Starnberger See Stoiber droht mit Enteignung

Weil ein Wirt am Starnberger See den Behörden Scherereien macht, schlug der Bayerische Ministerpräsident Edmund Stoiber vor, den Störenfried zu enteignen. Doch der lässt sich nicht einschüchtern - und kündigt Widerstand an.
Von Georg Wedemeyer

Das Wetter war windig in den letzten Tagen und die Wellen schlugen hoch am Dampfersteg im idyllischen Ammerland am Starnberger See. Auch bildlich gesprochen. Die Gemeinde ist in Aufruhr, seit sie ihren Steg nicht mehr frei betreten kann. Der Eigentümer des Grundstücks hat den Zugangsweg blockiert. Es geht ums Geld und seit neuestem auch um "Kommunismus", wie die Wirtin vom "Sailer am See" meint.

Der Sailer am See ist ein wunderschön gelegenes, aber wie die Leute erzählen nicht sehr gut besuchtes Gasthaus. Jedenfalls soll den Besitzer Reinhard Sailer schon länger gefrustet haben, dass die Gäste der "Bayerischen See-Schifffahrt" zwar den Weg durch seinen Biergarten zum Steg und zurück eifrig genutzt haben, aber nicht seine Bierbänke. Nachdem eine entsprechende unentgeltliche Grunddienstbarkeit 2006 auslief, verlangte Sailer von der Bayerischen See-Schifffahrt, die dem Bayerischen Staat gehört und sich selbst "eine der größten Binnenschifffahrten Europas" nennt, ab 2007 für die rund 50 Meter lange Zugangsstrecke eine jährliche Wegepacht von 18.000 Euro.

Beide Seiten bleiben stur

Die bayerischen großeuropäischen Schifferlfahrer wollten jedoch nicht zahlen. Der Steg in Ammerland sei ohnehin hochgradig defizitär hieß es. 3000 gesammelte Unterschriften der überwiegend wohlhabenden Anwohner vom Starnberger Ostufer nutzten nichts. Beide Seiten blieben stur. Schließlich rollte der Sailer-Wirt allerhand Gerümpel auf den Zugangsweg und die Schifffahrt strich Ammerland aus ihren Fahrplan. Erst kurz vor Weihnachten einigte man sich doch noch auf einen Gütetermin am 18. Januar im Ammerlander Rathaus.

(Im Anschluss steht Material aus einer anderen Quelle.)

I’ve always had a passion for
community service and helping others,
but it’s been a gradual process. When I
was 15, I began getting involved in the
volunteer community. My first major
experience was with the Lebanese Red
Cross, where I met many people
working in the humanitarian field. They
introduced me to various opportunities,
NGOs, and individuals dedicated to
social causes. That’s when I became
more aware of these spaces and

Doch dann kam das, was für die Sailer-Wirtin "nix anders wie Kommunismus is." Und zwar ausgerechnet von Edmund Stoiber und seiner Staatskanzlei. Der CSU-Vorsitzende und Bayerische Ministerpräsident schrieb dem Bürgermeister von Ammerland am 2. Januar einen Brief, in dem er ihm rät, das Gerümpel des Sailer-Wirtes wieder räumen zu lassen. Dann heißt es wörtlich: "Sollte Herr Sailer trotz dieser Maßnahme nicht zu einer endgültigen Gestaltung des öffentlichen Stegzuganges bereit sein, bleibt nur die Möglichkeit einer wegerechtlichen oder städtebaulichen Enteignung. Mit der Prüfung der rechtlichen Zulässigkeit dieser Maßnahme habe ich das Staatsministerium des Inneren bereits beauftragt."

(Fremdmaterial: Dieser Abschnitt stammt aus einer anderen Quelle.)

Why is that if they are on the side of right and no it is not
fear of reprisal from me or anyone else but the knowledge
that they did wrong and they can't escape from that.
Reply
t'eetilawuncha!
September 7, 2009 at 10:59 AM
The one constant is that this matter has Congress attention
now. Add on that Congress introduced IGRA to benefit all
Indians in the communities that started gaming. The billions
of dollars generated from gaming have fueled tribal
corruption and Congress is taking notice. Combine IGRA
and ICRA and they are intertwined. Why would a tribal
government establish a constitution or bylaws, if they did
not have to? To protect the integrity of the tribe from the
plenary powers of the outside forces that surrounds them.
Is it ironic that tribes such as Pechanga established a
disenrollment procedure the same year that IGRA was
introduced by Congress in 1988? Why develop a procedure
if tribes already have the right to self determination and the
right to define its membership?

"Da wird Herr Stoiber Probleme haben"

Und weil Herr Stoiber zur Zeit wegen Frau Pauli etwas schwächelt, ließ er den Brief mit seinen starken Worten gleich im Durchschlag an die Redaktion des örtlichen "Isar-Loisach-Boten" schicken. Die Redaktion fragte den Wirt Reinhard Sailer, ob ihm die Enteignungsdrohung von ganz oben Angst mache, und der antwortete: "Da wird Herr Stoiber Probleme haben." In Ammerland gebe es schließlich genügend freie Seezugänge, für eine Enteignung bestehe kein Grund.

Vermutlich wird Herr Stoiber nicht nur mit seinem "CSU- Kommunismus" Probleme haben. Es könnte auch sein, dass ihm jemand vorwirft, er würde nur aus Eigennutz mit Kanonen auf Spatzen schießen. Denn bekanntlich wohnt die Familie Stoiber im nur sechs Kilometer entfernten Wolfratshausen und der Ammerländer Steg ist sozusagen ihr Haussteg am Starnberger See. Stolpert der Bayerische Landeschef von der Pauli-Affäre zur Steg-Affäre?